*** Opening of DATA ***

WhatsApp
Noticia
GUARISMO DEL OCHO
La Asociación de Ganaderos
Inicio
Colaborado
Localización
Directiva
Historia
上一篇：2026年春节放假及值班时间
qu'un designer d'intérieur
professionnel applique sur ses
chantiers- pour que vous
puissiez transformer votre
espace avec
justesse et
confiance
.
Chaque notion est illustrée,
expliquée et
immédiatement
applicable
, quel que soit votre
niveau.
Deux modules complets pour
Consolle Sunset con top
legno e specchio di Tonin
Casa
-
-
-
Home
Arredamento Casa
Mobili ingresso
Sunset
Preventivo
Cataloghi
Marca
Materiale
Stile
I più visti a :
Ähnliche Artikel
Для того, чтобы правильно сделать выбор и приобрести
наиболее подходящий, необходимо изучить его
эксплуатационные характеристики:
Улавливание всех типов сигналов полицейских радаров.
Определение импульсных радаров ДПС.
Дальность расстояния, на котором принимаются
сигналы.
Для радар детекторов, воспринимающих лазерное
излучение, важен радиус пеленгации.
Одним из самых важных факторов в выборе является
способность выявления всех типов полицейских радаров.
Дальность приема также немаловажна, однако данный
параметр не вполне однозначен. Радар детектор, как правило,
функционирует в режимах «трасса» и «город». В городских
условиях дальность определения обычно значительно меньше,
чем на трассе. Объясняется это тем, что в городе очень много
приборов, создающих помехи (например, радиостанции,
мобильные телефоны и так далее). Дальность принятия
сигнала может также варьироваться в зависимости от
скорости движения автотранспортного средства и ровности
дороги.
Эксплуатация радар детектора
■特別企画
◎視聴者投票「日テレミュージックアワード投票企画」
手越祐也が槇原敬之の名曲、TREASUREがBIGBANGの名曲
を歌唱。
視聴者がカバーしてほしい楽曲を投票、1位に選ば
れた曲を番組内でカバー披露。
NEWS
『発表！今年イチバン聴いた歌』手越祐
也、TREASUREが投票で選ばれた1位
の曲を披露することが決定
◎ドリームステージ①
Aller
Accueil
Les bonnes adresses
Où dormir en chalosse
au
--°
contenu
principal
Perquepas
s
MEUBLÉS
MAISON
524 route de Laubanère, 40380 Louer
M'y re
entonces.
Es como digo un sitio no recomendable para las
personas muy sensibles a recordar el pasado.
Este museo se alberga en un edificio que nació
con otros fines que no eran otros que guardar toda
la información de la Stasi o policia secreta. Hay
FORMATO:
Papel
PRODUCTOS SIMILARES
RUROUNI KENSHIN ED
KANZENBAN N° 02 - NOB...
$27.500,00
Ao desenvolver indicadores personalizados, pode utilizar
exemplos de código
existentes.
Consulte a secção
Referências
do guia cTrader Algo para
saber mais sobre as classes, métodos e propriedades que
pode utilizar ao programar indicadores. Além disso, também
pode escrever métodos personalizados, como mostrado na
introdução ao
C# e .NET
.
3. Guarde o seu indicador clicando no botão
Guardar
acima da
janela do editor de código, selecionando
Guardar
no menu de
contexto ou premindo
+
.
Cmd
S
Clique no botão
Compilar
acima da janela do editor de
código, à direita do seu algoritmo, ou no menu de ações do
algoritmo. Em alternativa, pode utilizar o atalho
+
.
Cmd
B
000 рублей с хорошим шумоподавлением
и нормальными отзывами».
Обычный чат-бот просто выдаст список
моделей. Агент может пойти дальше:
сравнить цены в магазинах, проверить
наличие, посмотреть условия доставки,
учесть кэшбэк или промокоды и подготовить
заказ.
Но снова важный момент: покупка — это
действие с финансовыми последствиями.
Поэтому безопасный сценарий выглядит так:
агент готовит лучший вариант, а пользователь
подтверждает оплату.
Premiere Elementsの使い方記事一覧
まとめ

*** Close of DATA ***

Turn every line of the rows above into a Markdown table with the columns "No." and "Line." Number each line and leave out any blank lines.

RESULT FOR THIS TASK:
| No. | Line |
|---|---|
| 1 | WhatsApp |
| 2 | Noticia |
| 3 | GUARISMO DEL OCHO |
| 4 | La Asociación de Ganaderos |
| 5 | Inicio |
| 6 | Colaborado |
| 7 | Localización |
| 8 | Directiva |
| 9 | Historia |
| 10 | 上一篇：2026年春节放假及值班时间 |
| 11 | qu'un designer d'intérieur |
| 12 | professionnel applique sur ses |
| 13 | chantiers- pour que vous |
| 14 | puissiez transformer votre |
| 15 | espace avec |
| 16 | justesse et |
| 17 | confiance |
| 18 | . |
| 19 | Chaque notion est illustrée, |
| 20 | expliquée et |
| 21 | immédiatement |
| 22 | applicable |
| 23 | , quel que soit votre |
| 24 | niveau. |
| 25 | Deux modules complets pour |
| 26 | Consolle Sunset con top |
| 27 | legno e specchio di Tonin |
| 28 | Casa |
| 29 | - |
| 30 | - |
| 31 | - |
| 32 | Home |
| 33 | Arredamento Casa |
| 34 | Mobili ingresso |
| 35 | Sunset |
| 36 | Preventivo |
| 37 | Cataloghi |
| 38 | Marca |
| 39 | Materiale |
| 40 | Stile |
| 41 | I più visti a : |
| 42 | Ähnliche Artikel |
| 43 | Для того, чтобы правильно сделать выбор и приобрести |
| 44 | наиболее подходящий, необходимо изучить его |
| 45 | эксплуатационные характеристики: |
| 46 | Улавливание всех типов сигналов полицейских радаров. |
| 47 | Определение импульсных радаров ДПС. |
| 48 | Дальность расстояния, на котором принимаются |
| 49 | сигналы. |
| 50 | Для радар детекторов, воспринимающих лазерное |
| 51 | излучение, важен радиус пеленгации. |
| 52 | Одним из самых важных факторов в выборе является |
| 53 | способность выявления всех типов полицейских радаров. |
| 54 | Дальность приема также немаловажна, однако данный |
| 55 | параметр не вполне однозначен. Радар детектор, как правило, |
| 56 | функционирует в режимах «трасса» и «город». В городских |
| 57 | условиях дальность определения обычно значительно меньше, |
| 58 | чем на трассе. Объясняется это тем, что в городе очень много |
| 59 | приборов, создающих помехи (например, радиостанции, |
| 60 | мобильные телефоны и так далее). Дальность принятия |
| 61 | сигнала может также варьироваться в зависимости от |
| 62 | скорости движения автотранспортного средства и ровности |
| 63 | дороги. |
| 64 | Эксплуатация радар детектора |
| 65 | ■特別企画 |
| 66 | ◎視聴者投票「日テレミュージックアワード投票企画」 |
| 67 | 手越祐也が槇原敬之の名曲、TREASUREがBIGBANGの名曲 |
| 68 | を歌唱。 |
| 69 | 視聴者がカバーしてほしい楽曲を投票、1位に選ば |
| 70 | れた曲を番組内でカバー披露。 |
| 71 | NEWS |
| 72 | 『発表！今年イチバン聴いた歌』手越祐 |
| 73 | 也、TREASUREが投票で選ばれた1位 |
| 74 | の曲を披露することが決定 |
| 75 | ◎ドリームステージ① |
| 76 | Aller |
| 77 | Accueil |
| 78 | Les bonnes adresses |
| 79 | Où dormir en chalosse |
| 80 | au |
| 81 | --° |
| 82 | contenu |
| 83 | principal |
| 84 | Perquepas |
| 85 | s |
| 86 | MEUBLÉS |
| 87 | MAISON |
| 88 | 524 route de Laubanère, 40380 Louer |
| 89 | M'y re |
| 90 | entonces. |
| 91 | Es como digo un sitio no recomendable para las |
| 92 | personas muy sensibles a recordar el pasado. |
| 93 | Este museo se alberga en un edificio que nació |
| 94 | con otros fines que no eran otros que guardar toda |
| 95 | la información de la Stasi o policia secreta. Hay |
| 96 | FORMATO: |
| 97 | Papel |
| 98 | PRODUCTOS SIMILARES |
| 99 | RUROUNI KENSHIN ED |
| 100 | KANZENBAN N° 02 - NOB... |
| 101 | $27.500,00 |
| 102 | Ao desenvolver indicadores personalizados, pode utilizar |
| 103 | exemplos de código |
| 104 | existentes. |
| 105 | Consulte a secção |
| 106 | Referências |
| 107 | do guia cTrader Algo para |
| 108 | saber mais sobre as classes, métodos e propriedades que |
| 109 | pode utilizar ao programar indicadores. Além disso, também |
| 110 | pode escrever métodos personalizados, como mostrado na |
| 111 | introdução ao |
| 112 | C# e .NET |
| 113 | . |
| 114 | 3. Guarde o seu indicador clicando no botão |
| 115 | Guardar |
| 116 | acima da |
| 117 | janela do editor de código, selecionando |
| 118 | Guardar |
| 119 | no menu de |
| 120 | contexto ou premindo |
| 121 | + |
| 122 | . |
| 123 | Cmd |
| 124 | S |
| 125 | Clique no botão |
| 126 | Compilar |
| 127 | acima da janela do editor de |
| 128 | código, à direita do seu algoritmo, ou no menu de ações do |
| 129 | algoritmo. Em alternativa, pode utilizar o atalho |
| 130 | + |
| 131 | . |
| 132 | Cmd |
| 133 | B |
| 134 | 000 рублей с хорошим шумоподавлением |
| 135 | и нормальными отзывами». |
| 136 | Обычный чат-бот просто выдаст список |
| 137 | моделей. Агент может пойти дальше: |
| 138 | сравнить цены в магазинах, проверить |
| 139 | наличие, посмотреть условия доставки, |
| 140 | учесть кэшбэк или промокоды и подготовить |
| 141 | заказ. |
| 142 | Но снова важный момент: покупка — это |
| 143 | действие с финансовыми последствиями. |
| 144 | Поэтому безопасный сценарий выглядит так: |
| 145 | агент готовит лучший вариант, а пользователь |
| 146 | подтверждает оплату. |
| 147 | Premiere Elementsの使い方記事一覧 |
| 148 | まとめ |